Jesus suggests a kind of surgery that is repulsive to us, and not us alone. The words of Jesus today, “If your eye causes you to sin, pluck it out” are probably those which have less often been followed literally than any other. The historical examples of people maiming themselves in hopes of greater holiness are few and not admired. Our eyes do not cause us to sin. Our hands do not cause us to sin. It seems cruel that we should attack a part of our bodies when the cause of the sin lies elsewhere.
If the examples that Jesus gives here are nauseous, the principle is absolutely solid. We should look at our lives and find the causes of sin. We are naïve if we think that we can leave the causes of sin lying around and avoid sin nevertheless. Jesus is saying that even if the cause of sin is as beloved to us as our own right hand, we should cut it off, even if the removal would be as painful as plucking out an eye, we should not hesitate.

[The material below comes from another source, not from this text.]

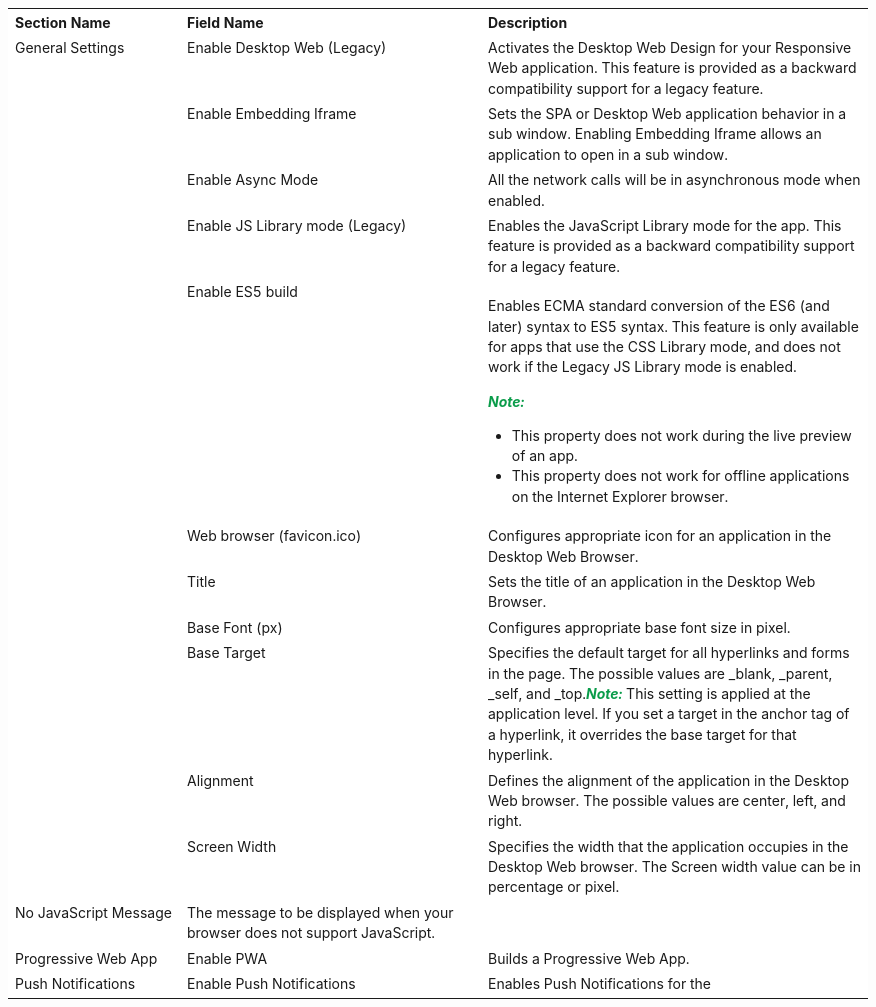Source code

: <table class="TableStyle-Basic" style="mc-table-style: url('Resources/TableStyles/Basic.css');width: 100%;" cellspacing="0"><colgroup><col style="width: 20%;" class="TableStyle-Basic-Column-Column1"><col style="width: 35%;" class="TableStyle-Basic-Column-Column1"><col style="width: 45%;" class="TableStyle-Basic-Column-Column1"></colgroup><tbody><tr class="TableStyle-Basic-Body-Body1"><th class="TableStyle-Basic-BodyE-Column1-Body1" style="text-align: left;">Section Name</th><th class="TableStyle-Basic-BodyE-Column1-Body1" style="text-align: left;">Field Name</th><th class="TableStyle-Basic-BodyD-Column1-Body1" style="text-align: left;">Description</th></tr><tr class="TableStyle-Basic-Body-Body1"><td class="TableStyle-Basic-BodyE-Column1-Body1" style="text-align: left;" rowspan="11">General Settings</td><td class="TableStyle-Basic-BodyE-Column1-Body1" style="text-align: left;">Enable Desktop Web (Legacy)</td><td class="TableStyle-Basic-BodyD-Column1-Body1" style="text-align: left;">Activates the Desktop Web Design for your Responsive Web application. This feature is provided as a backward compatibility support for a legacy feature.</td></tr><tr class="TableStyle-Basic-Body-Body1"><td class="TableStyle-Basic-BodyE-Column1-Body1" style="text-align: left;">Enable Embedding Iframe</td><td class="TableStyle-Basic-BodyD-Column1-Body1" style="text-align: left;">Sets the SPA or Desktop Web application behavior in a sub window. Enabling Embedding Iframe allows an application to open in a sub window.</td></tr><tr class="TableStyle-Basic-Body-Body1"><td class="TableStyle-Basic-BodyE-Column1-Body1" style="text-align: left;">Enable Async Mode</td><td class="TableStyle-Basic-BodyD-Column1-Body1" style="text-align: left;">All the network calls will be in asynchronous mode when enabled.</td></tr><tr class="TableStyle-Basic-Body-Body1"><td class="TableStyle-Basic-BodyE-Column1-Body1" style="text-align: left;">Enable JS Library mode (Legacy)</td><td class="TableStyle-Basic-BodyD-Column1-Body1" style="text-align: left;">Enables the JavaScript Library mode for the app. This feature is provided as a backward compatibility support for a legacy feature.</td></tr><tr><td>Enable ES5 build</td><td><p>Enables ECMA standard conversion of the ES6 (and later) syntax to ES5 syntax. This feature is only available for apps that use the CSS Library mode, and does not work if the Legacy JS Library mode is enabled.</p><span><b><i><span style="color: #0a9c4a;">Note: </span></i></b></span><ul><li>This property does not work during the live preview of an app.</li><li>This property does not work for offline applications on the Internet Explorer browser.</li></ul></td></tr><tr class="TableStyle-Basic-Body-Body1"><td class="TableStyle-Basic-BodyE-Column1-Body1" style="text-align: left;">Web browser (favicon.ico)</td><td class="TableStyle-Basic-BodyD-Column1-Body1" style="text-align: left;">Configures appropriate icon for an application in the Desktop Web Browser.</td></tr><tr class="TableStyle-Basic-Body-Body1"><td class="TableStyle-Basic-BodyE-Column1-Body1" style="text-align: left;">Title</td><td class="TableStyle-Basic-BodyD-Column1-Body1" style="text-align: left;">Sets the title of an application in the Desktop Web Browser.</td></tr><tr class="TableStyle-Basic-Body-Body1"><td class="TableStyle-Basic-BodyE-Column1-Body1" style="text-align: left;">Base Font (px)</td><td class="TableStyle-Basic-BodyD-Column1-Body1" style="text-align: left;">Configures appropriate base font size in pixel.</td></tr><tr class="TableStyle-Basic-Body-Body1" data-mc-conditions="Default.V9SP2FP"><td class="TableStyle-Basic-BodyE-Column1-Body1" style="text-align: left;"><a name="BaseTarget"></a>Base Target</td><td class="TableStyle-Basic-BodyD-Column1-Body1" style="text-align: left;">Specifies the default target for all hyperlinks and forms in the page. The possible values are _blank, _parent, _self, and _top.<span class="autonumber"><span><b><i><span style="color: #0a9c4a;" class="mcFormatColor">Note: </span></i></b></span></span>This setting is applied at the application level. If you set a target in the anchor tag of a hyperlink, it overrides the base target for that hyperlink.</td></tr><tr class="TableStyle-Basic-Body-Body1"><td class="TableStyle-Basic-BodyE-Column1-Body1" style="text-align: left;">Alignment</td><td class="TableStyle-Basic-BodyD-Column1-Body1" style="text-align: left;">Defines the alignment of the application in the Desktop Web browser. The possible values are center, left, and right.</td></tr><tr class="TableStyle-Basic-Body-Body1"><td class="TableStyle-Basic-BodyE-Column1-Body1" style="text-align: left;">Screen Width</td><td class="TableStyle-Basic-BodyD-Column1-Body1" style="text-align: left;">Specifies the width that the application occupies in the Desktop Web browser. The Screen width value can be in percentage or pixel.</td></tr><tr class="TableStyle-Basic-Body-Body1"><td class="TableStyle-Basic-BodyE-Column1-Body1" style="text-align: left;">No JavaScript Message</td><td class="TableStyle-Basic-BodyD-Column1-Body1" style="text-align: left;">The message to be displayed when your browser does not support JavaScript.</td></tr><tr class="TableStyle-Basic-Body-Body1"><td class="TableStyle-Basic-BodyE-Column1-Body1" style="text-align: left;">Progressive Web App</td><td class="TableStyle-Basic-BodyE-Column1-Body1" style="text-align: left;">Enable PWA</td><td class="TableStyle-Basic-BodyD-Column1-Body1" style="text-align: left;">Builds a Progressive Web App.</td></tr><tr class="TableStyle-Basic-Body-Body1"><td class="TableStyle-Basic-BodyE-Column1-Body1" style="text-align: left;">Push Notifications</td><td class="TableStyle-Basic-BodyE-Column1-Body1" style="text-align: left;">Enable Push Notifications</td><td class="TableStyle-Basic-BodyD-Column1-Body1" style="text-align: left;">Enables Push Notifications for the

If a person is causing you to sin, cut them off. Better to enter heaven alone than to go to hell with friends. If your television is causing you to sin, pluck it out of your home. Better to enter heaven without knowing who won American Idol than to enter hell having watched every show. If the internet or a kind of website is causing you to sin, sever the connection. Better to enter heaven crippled in this digital world than to enter hell well-informed.

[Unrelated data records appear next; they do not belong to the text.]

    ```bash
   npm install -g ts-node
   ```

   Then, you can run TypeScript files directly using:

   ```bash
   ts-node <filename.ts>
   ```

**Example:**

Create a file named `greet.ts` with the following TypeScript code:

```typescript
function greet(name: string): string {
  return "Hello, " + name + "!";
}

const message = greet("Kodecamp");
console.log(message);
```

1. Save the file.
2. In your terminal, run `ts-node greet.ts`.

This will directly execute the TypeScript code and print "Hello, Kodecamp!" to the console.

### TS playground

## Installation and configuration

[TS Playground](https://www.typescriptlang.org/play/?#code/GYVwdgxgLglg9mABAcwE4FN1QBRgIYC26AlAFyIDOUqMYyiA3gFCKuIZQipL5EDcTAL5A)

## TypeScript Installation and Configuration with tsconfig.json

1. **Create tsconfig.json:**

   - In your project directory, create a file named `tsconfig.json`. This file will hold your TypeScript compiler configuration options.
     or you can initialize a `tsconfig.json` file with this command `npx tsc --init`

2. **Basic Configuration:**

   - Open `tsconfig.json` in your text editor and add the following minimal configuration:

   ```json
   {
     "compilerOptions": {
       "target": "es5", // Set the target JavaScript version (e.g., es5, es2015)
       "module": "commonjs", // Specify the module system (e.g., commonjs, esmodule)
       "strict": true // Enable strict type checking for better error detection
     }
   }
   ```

Surely the removal of these or many other causes of sin would be hard, but not as painful as plucking out your eye. To live without television or internet in this modern age would be a serious disability, but not as bad as having a foot cut off. In other words, even if we are severe with ourselves, we will never exceed the examples that Jesus gave. If we need any encouragement in all this plucking and cutting off, our first reading from Sirach provides the words we need: “Delay not your conversion to the LORD, put it not off from day to day.”